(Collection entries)
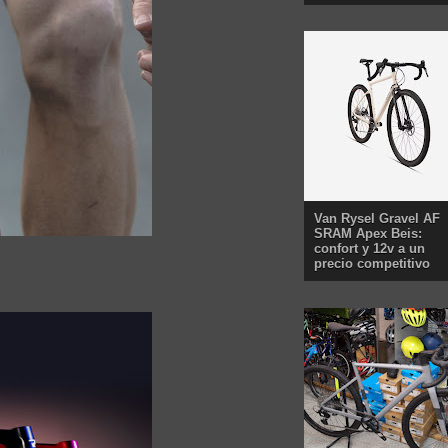
Van Rysel Gravel AF
SRAM Apex Beis:
confort y 12v a un
precio competitivo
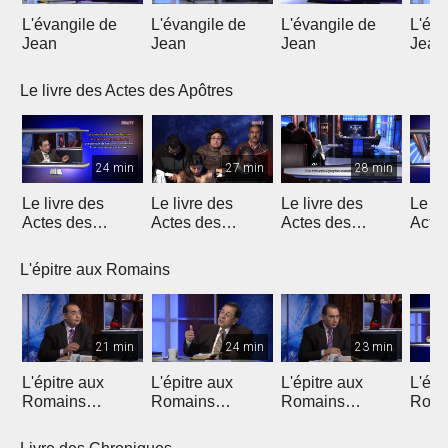
L'évangile de
L'évangile de
L'évangile de
L'éva
Jean
Jean
Jean
Jean
Le livre des Actes des Apôtres
24 min
27 min
28 min
Le livre des
Le livre des
Le livre des
Le li
Actes des
Actes des
Actes des
Acte
Apôtres
Apôtres
Apôtres
Apôt
L'épitre aux Romains
21 min
24 min
23 min
L'épitre aux
L'épitre aux
L'épitre aux
L'épi
Romains
Romains
Romains
Roma
(Introduction)
chapitre 1 (1)
chapitre 1 (2)
chapi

_YOUR INSTRUCTIONS_.
Would you give the entries above again verbatim, omitting the images they contain?

_WRITTEN ANSWER_.
Van Rysel Gravel AF
SRAM Apex Beis:
confort y 12v a un
precio competitivo
L'évangile de
L'évangile de
L'évangile de
L'éva
Jean
Jean
Jean
Jean
Le livre des Actes des Apôtres
24 min
27 min
28 min
Le livre des
Le livre des
Le livre des
Le li
Actes des
Actes des
Actes des
Acte
Apôtres
Apôtres
Apôtres
Apôt
L'épitre aux Romains
21 min
24 min
23 min
L'épitre aux
L'épitre aux
L'épitre aux
L'épi
Romains
Romains
Romains
Roma
(Introduction)
chapitre 1 (1)
chapitre 1 (2)
chapi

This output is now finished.